* **Problem to solve**:
Top to bottom, give the entries again exactly as written.

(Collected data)
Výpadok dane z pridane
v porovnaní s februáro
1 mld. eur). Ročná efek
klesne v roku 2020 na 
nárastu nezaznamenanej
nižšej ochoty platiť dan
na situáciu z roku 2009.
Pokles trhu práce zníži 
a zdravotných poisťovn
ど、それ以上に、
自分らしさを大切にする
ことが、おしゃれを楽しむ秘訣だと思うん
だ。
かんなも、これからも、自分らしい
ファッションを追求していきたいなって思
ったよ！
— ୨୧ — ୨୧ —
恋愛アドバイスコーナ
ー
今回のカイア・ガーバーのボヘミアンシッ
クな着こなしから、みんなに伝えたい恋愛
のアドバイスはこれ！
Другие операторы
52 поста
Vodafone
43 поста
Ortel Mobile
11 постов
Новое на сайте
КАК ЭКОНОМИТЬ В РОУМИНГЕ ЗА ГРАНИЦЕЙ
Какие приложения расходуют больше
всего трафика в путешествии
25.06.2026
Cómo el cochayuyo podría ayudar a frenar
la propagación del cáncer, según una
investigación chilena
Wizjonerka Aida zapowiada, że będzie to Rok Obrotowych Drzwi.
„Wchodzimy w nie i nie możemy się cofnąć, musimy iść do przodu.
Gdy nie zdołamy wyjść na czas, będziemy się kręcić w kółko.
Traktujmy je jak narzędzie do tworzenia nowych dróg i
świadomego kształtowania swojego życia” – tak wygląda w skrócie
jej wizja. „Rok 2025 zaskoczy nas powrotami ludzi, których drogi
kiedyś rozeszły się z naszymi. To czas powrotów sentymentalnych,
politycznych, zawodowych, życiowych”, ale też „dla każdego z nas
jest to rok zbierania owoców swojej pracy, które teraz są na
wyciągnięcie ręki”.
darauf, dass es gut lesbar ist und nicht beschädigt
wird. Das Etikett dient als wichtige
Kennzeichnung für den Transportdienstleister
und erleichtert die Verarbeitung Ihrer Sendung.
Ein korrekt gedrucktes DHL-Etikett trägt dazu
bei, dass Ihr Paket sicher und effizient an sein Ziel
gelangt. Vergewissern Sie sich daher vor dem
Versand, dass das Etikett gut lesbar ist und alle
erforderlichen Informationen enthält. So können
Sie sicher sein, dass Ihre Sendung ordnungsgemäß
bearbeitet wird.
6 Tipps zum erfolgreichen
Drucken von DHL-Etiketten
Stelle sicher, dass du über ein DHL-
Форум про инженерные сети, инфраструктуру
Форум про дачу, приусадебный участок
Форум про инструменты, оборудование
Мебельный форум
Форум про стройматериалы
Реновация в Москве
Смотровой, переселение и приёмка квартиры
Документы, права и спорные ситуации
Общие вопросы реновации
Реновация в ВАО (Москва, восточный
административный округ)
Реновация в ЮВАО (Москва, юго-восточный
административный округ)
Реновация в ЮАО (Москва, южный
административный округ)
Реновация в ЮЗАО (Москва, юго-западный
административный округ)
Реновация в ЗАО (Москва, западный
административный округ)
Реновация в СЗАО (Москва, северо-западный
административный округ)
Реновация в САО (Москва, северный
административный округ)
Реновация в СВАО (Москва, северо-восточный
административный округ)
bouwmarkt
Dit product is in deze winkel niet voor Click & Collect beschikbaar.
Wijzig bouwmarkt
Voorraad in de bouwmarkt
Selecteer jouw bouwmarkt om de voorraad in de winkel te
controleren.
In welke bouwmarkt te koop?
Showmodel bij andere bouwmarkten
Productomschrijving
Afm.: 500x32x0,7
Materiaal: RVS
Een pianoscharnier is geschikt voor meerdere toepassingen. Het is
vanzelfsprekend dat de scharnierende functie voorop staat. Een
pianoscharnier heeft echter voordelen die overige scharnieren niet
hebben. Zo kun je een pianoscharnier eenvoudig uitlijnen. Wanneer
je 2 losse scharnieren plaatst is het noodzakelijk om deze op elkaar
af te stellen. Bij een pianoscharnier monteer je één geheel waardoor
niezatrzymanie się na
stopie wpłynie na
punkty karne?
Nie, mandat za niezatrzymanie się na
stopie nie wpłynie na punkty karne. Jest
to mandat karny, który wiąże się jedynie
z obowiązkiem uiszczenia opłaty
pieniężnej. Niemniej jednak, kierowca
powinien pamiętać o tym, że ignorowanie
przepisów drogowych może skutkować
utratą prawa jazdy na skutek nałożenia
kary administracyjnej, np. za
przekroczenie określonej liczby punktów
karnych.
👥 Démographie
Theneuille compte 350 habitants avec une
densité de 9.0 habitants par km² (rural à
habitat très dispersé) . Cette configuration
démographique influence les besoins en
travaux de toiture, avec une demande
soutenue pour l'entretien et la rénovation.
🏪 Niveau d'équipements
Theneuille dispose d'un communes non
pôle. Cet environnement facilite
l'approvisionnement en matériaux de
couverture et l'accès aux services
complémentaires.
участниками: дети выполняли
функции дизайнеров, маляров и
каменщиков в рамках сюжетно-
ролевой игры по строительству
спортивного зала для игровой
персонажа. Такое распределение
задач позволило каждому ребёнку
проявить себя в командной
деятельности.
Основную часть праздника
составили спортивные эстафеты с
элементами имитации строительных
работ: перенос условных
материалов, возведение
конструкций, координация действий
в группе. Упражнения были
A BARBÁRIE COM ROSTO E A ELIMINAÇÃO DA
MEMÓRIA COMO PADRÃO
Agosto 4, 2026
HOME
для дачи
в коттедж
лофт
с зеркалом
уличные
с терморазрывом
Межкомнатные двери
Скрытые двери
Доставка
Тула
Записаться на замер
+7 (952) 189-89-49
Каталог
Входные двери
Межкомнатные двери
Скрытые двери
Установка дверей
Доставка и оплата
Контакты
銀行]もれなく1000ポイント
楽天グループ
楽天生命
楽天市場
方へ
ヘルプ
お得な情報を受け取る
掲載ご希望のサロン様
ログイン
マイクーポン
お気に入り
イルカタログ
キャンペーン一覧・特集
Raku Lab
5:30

* **Solved problem**:
Výpadok dane z pridane
v porovnaní s februáro
1 mld. eur). Ročná efek
klesne v roku 2020 na 
nárastu nezaznamenanej
nižšej ochoty platiť dan
na situáciu z roku 2009.
Pokles trhu práce zníži 
a zdravotných poisťovn
ど、それ以上に、
自分らしさを大切にする
ことが、おしゃれを楽しむ秘訣だと思うん
だ。
かんなも、これからも、自分らしい
ファッションを追求していきたいなって思
ったよ！
— ୨୧ — ୨୧ —
恋愛アドバイスコーナ
ー
今回のカイア・ガーバーのボヘミアンシッ
クな着こなしから、みんなに伝えたい恋愛
のアドバイスはこれ！
Другие операторы
52 поста
Vodafone
43 поста
Ortel Mobile
11 постов
Новое на сайте
КАК ЭКОНОМИТЬ В РОУМИНГЕ ЗА ГРАНИЦЕЙ
Какие приложения расходуют больше
всего трафика в путешествии
25.06.2026
Cómo el cochayuyo podría ayudar a frenar
la propagación del cáncer, según una
investigación chilena
Wizjonerka Aida zapowiada, że będzie to Rok Obrotowych Drzwi.
„Wchodzimy w nie i nie możemy się cofnąć, musimy iść do przodu.
Gdy nie zdołamy wyjść na czas, będziemy się kręcić w kółko.
Traktujmy je jak narzędzie do tworzenia nowych dróg i
świadomego kształtowania swojego życia” – tak wygląda w skrócie
jej wizja. „Rok 2025 zaskoczy nas powrotami ludzi, których drogi
kiedyś rozeszły się z naszymi. To czas powrotów sentymentalnych,
politycznych, zawodowych, życiowych”, ale też „dla każdego z nas
jest to rok zbierania owoców swojej pracy, które teraz są na
wyciągnięcie ręki”.
darauf, dass es gut lesbar ist und nicht beschädigt
wird. Das Etikett dient als wichtige
Kennzeichnung für den Transportdienstleister
und erleichtert die Verarbeitung Ihrer Sendung.
Ein korrekt gedrucktes DHL-Etikett trägt dazu
bei, dass Ihr Paket sicher und effizient an sein Ziel
gelangt. Vergewissern Sie sich daher vor dem
Versand, dass das Etikett gut lesbar ist und alle
erforderlichen Informationen enthält. So können
Sie sicher sein, dass Ihre Sendung ordnungsgemäß
bearbeitet wird.
6 Tipps zum erfolgreichen
Drucken von DHL-Etiketten
Stelle sicher, dass du über ein DHL-
Форум про инженерные сети, инфраструктуру
Форум про дачу, приусадебный участок
Форум про инструменты, оборудование
Мебельный форум
Форум про стройматериалы
Реновация в Москве
Смотровой, переселение и приёмка квартиры
Документы, права и спорные ситуации
Общие вопросы реновации
Реновация в ВАО (Москва, восточный
административный округ)
Реновация в ЮВАО (Москва, юго-восточный
административный округ)
Реновация в ЮАО (Москва, южный
административный округ)
Реновация в ЮЗАО (Москва, юго-западный
административный округ)
Реновация в ЗАО (Москва, западный
административный округ)
Реновация в СЗАО (Москва, северо-западный
административный округ)
Реновация в САО (Москва, северный
административный округ)
Реновация в СВАО (Москва, северо-восточный
административный округ)
bouwmarkt
Dit product is in deze winkel niet voor Click & Collect beschikbaar.
Wijzig bouwmarkt
Voorraad in de bouwmarkt
Selecteer jouw bouwmarkt om de voorraad in de winkel te
controleren.
In welke bouwmarkt te koop?
Showmodel bij andere bouwmarkten
Productomschrijving
Afm.: 500x32x0,7
Materiaal: RVS
Een pianoscharnier is geschikt voor meerdere toepassingen. Het is
vanzelfsprekend dat de scharnierende functie voorop staat. Een
pianoscharnier heeft echter voordelen die overige scharnieren niet
hebben. Zo kun je een pianoscharnier eenvoudig uitlijnen. Wanneer
je 2 losse scharnieren plaatst is het noodzakelijk om deze op elkaar
af te stellen. Bij een pianoscharnier monteer je één geheel waardoor
niezatrzymanie się na
stopie wpłynie na
punkty karne?
Nie, mandat za niezatrzymanie się na
stopie nie wpłynie na punkty karne. Jest
to mandat karny, który wiąże się jedynie
z obowiązkiem uiszczenia opłaty
pieniężnej. Niemniej jednak, kierowca
powinien pamiętać o tym, że ignorowanie
przepisów drogowych może skutkować
utratą prawa jazdy na skutek nałożenia
kary administracyjnej, np. za
przekroczenie określonej liczby punktów
karnych.
👥 Démographie
Theneuille compte 350 habitants avec une
densité de 9.0 habitants par km² (rural à
habitat très dispersé) . Cette configuration
démographique influence les besoins en
travaux de toiture, avec une demande
soutenue pour l'entretien et la rénovation.
🏪 Niveau d'équipements
Theneuille dispose d'un communes non
pôle. Cet environnement facilite
l'approvisionnement en matériaux de
couverture et l'accès aux services
complémentaires.
участниками: дети выполняли
функции дизайнеров, маляров и
каменщиков в рамках сюжетно-
ролевой игры по строительству
спортивного зала для игровой
персонажа. Такое распределение
задач позволило каждому ребёнку
проявить себя в командной
деятельности.
Основную часть праздника
составили спортивные эстафеты с
элементами имитации строительных
работ: перенос условных
материалов, возведение
конструкций, координация действий
в группе. Упражнения были
A BARBÁRIE COM ROSTO E A ELIMINAÇÃO DA
MEMÓRIA COMO PADRÃO
Agosto 4, 2026
HOME
для дачи
в коттедж
лофт
с зеркалом
уличные
с терморазрывом
Межкомнатные двери
Скрытые двери
Доставка
Тула
Записаться на замер
+7 (952) 189-89-49
Каталог
Входные двери
Межкомнатные двери
Скрытые двери
Установка дверей
Доставка и оплата
Контакты
銀行]もれなく1000ポイント
楽天グループ
楽天生命
楽天市場
方へ
ヘルプ
お得な情報を受け取る
掲載ご希望のサロン様
ログイン
マイクーポン
お気に入り
イルカタログ
キャンペーン一覧・特集
Raku Lab
5:30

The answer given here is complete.